- Tasks to carry out:
(1) Answer these questions using the page on hosting a static website with AWS:
(a) What did the writer need to host online?
(b) Which two AWS services did the writer choose?
(c) What tool manages all of the cloud configuration?
(2) Go on writing the page on hosting a static website with AWS, starting right after its last sentence.
##### Text to read #####
Large, Static Website hosting with AWS and Let's Encrypt managed with Terraform
Updated Wednesday, Oct 25, 2023
I had a need to host image galleries online. I researched the cost structures of a few providers, then settled on AWS S3 storage and AWS Cloudfront CDN. The twist is I have all the cloud configuration managed in Terraform, so it’s easy to recreate the same sort of setup for various projects.
§Hosting provider cost structure
After reviewing the bandwidth limits for a static website with a lot of large images, I came up with the following datapoints.
##### Extracted records #####
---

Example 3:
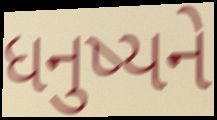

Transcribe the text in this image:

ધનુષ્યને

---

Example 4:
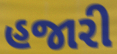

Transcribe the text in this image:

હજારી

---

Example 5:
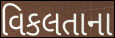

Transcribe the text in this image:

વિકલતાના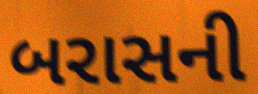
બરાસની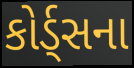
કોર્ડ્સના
#####
##### Extracted records #####
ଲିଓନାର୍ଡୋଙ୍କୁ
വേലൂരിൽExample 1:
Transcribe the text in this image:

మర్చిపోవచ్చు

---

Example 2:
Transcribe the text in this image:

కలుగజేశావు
#####
##### Extracted records #####
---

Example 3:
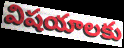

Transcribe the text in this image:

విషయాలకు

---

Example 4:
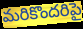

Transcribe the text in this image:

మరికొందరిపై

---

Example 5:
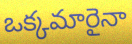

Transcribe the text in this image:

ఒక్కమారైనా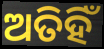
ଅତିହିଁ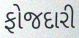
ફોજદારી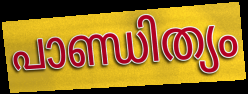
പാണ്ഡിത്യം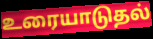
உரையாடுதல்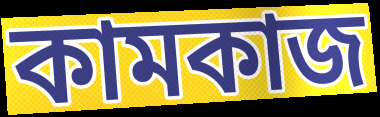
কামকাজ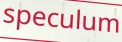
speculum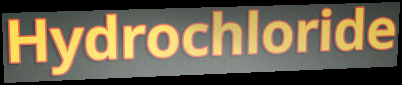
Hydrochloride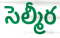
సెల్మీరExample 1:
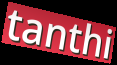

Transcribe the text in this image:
#####
- Exercise answers:
(1)
(a) Image galleries
(b) AWS S3 storage and AWS Cloudfront CDN
(c) Terraform

(2)
Host | Disk Quota | Bandwidth Quota | Pricing structure for high traffic websites |
---|---|---|---|
GitHub Pages (1, 2) | 1 GB | 100 GB soft limit with no promise of increase | No |
GitLab Pages (1, 2) | 5 GB | Unknown for GitLab Pages, so no promises by GitLab | No |
Netlify (1) | No hard limit | Plans with 100 GB/month, 1 TB/month, 1.5 TB/month, or enterprise | Yes |
Vultr VPS (Self managed) (1, 2) | Based on VPS Plan | Depends on Plan, costly overage rates upwards of 0.05/GB | Yes |
AWS S3 + Cloudfront (1, 2, 3) | Unlimited, by usage | Unlimited, by usage | Yes |
Based on the above datapoints, it seems GitLab Pages and GitHub Pages are not designed for high traffic image heavy websites. Netlify could work, however the free tier bandwidth offers 100 GB/month, then costs can grow to hundreds of dollars depending on scale. Vultr pricing seems fairly competitive. Keep in mind you’ll be managing that website and the services hosting it. If your single VPS can’t handle the number of requests, you’ll have to scale it out manually, for example. A $10/mo VPS offers 2 TB of bandwidth, then .05/GB after. Not bad, and it could work if you have the time to manage it.
When using S3 and Cloudfront it appears one pays for S3 storage, then pays for Cloudfront requests. Cloudfront to S3 is free. If I have about 10 GB in S3, I expect to pay about 0.63 USD. If I exceed the Cloudfront limits, it’s 0.09/GB after the first TB out.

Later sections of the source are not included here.